North Central College's baseball facility, Zimmerman Stadium, which includes Alumni Field, was dedicated in 1999. The home of Cardinal baseball has permanent seating for 750 fans and a fully enclosed and wireless press box. The facility has hosted the Illinois High School Baseball Coaches Association summer state tournament and Major League Baseball's RBI World Series and Area Code tryouts.

Cardinal softball plays at Shanower Family Field. In April 2002, the field was dedicated to honor the family of Don Shanower, beloved professor emeritus of speech communication and theatre and enthusiastic softball fan. The dedication took on added meaning after the Shanowers' son Dan, a commander in the U.S. Navy, was among the victims of the September 11 terrorist attack on the Pentagon. The field has hosted an NCAA III regional tournament and was part of Major League Baseball's RBI World Series.

Merner Field House is home to Cardinal indoor sports except track and field, with 2,478 seats in Gregory Arena for the basketball and volleyball teams. On the second floor of Merner Field House is Nichols Gymnasium, home to the North Central College wrestling team. The college's swimming pool is also located in the Field House.
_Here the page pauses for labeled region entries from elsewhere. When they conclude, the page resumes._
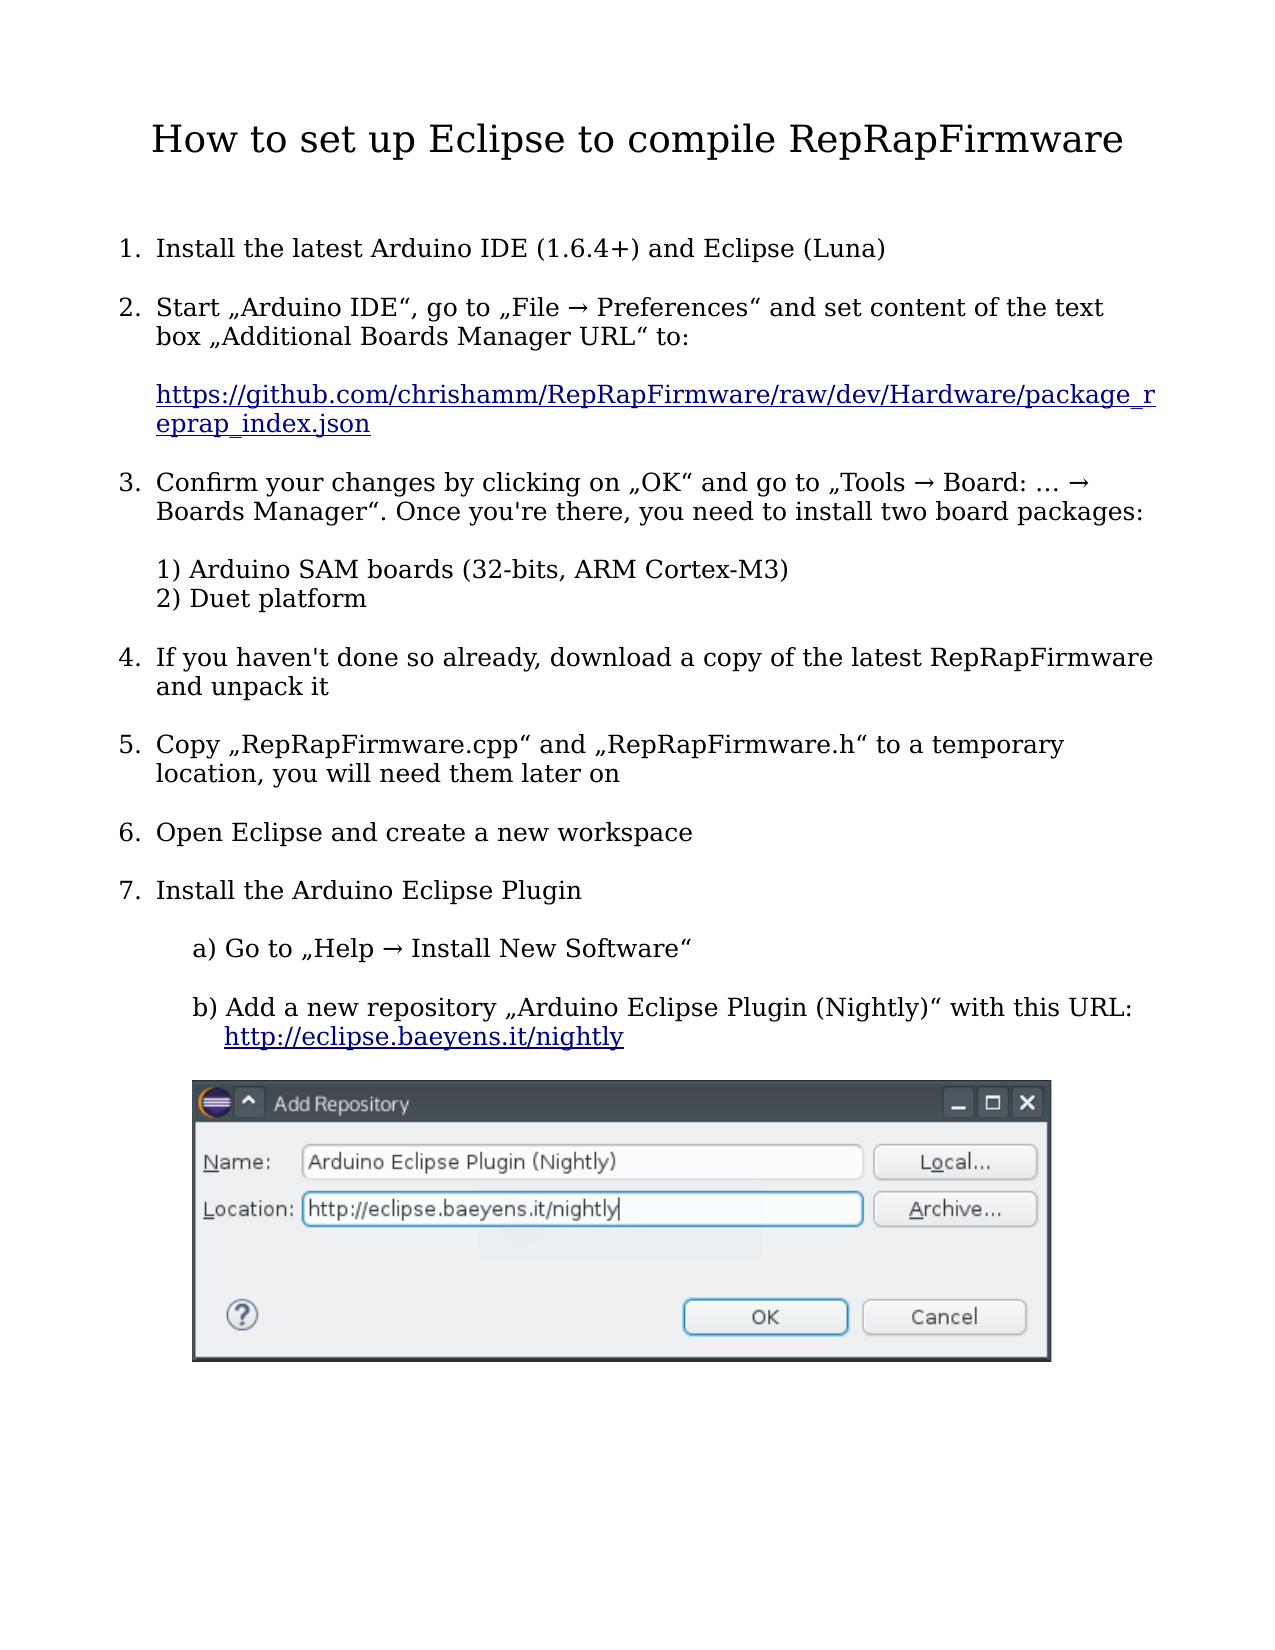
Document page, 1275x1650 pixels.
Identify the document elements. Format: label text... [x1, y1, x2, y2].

list Install the latest Arduino IDE (1.6.4+) and Eclipse (Luna) [118, 234, 1157, 264]
picture [192, 1080, 1052, 1362]
list 1) Arduino SAM boards (32-bits, ARM Cortex-M3) [118, 555, 1157, 584]
list https://github.com/chrishamm/RepRapFirmware/raw/dev/Hardware/package_reprap_index.json [118, 351, 1157, 439]
list If you haven't done so already, download a copy of the latest RepRapFirmware and unpack it [118, 643, 1157, 701]
list 2) Duet platform [118, 584, 1157, 614]
list Start „Arduino IDE“, go to „File → Preferences“ and set content of the text box „Additional Boards Manager URL“ to: [118, 293, 1157, 351]
list Open Eclipse and create a new workspace [118, 818, 1157, 847]
text How to set up Eclipse to compile RepRapFirmware [118, 118, 1157, 162]
list Install the Arduino Eclipse Plugin [118, 876, 1157, 905]
list Confirm your changes by clicking on „OK“ and go to „Tools → Board: … → Boards Manager“. Once you're there, you need to install two board packages: [118, 468, 1157, 526]
text http://eclipse.baeyens.it/nightly [192, 1022, 1157, 1051]
list Copy „RepRapFirmware.cpp“ and „RepRapFirmware.h“ to a temporary location, you will need them later on [118, 730, 1157, 789]
text a) Go to „Help → Install New Software“ [118, 934, 1157, 964]
text b) Add a new repository „Arduino Eclipse Plugin (Nightly)“ with this URL: [118, 993, 1157, 1022]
The Residence Hall/Recreation Center opened in the fall of 2009. This combination residential hall and 91000 sqft recreational center also contains a regulation NCAA 200-meter running track and is home to the Cardinal indoor track team. The Res/Rec Center has won national acclaim due to its environmentally conscious design. The facility, with its innovative geothermal heating and cooling system and other sustainability features, has been awarded LEED Silver Certification.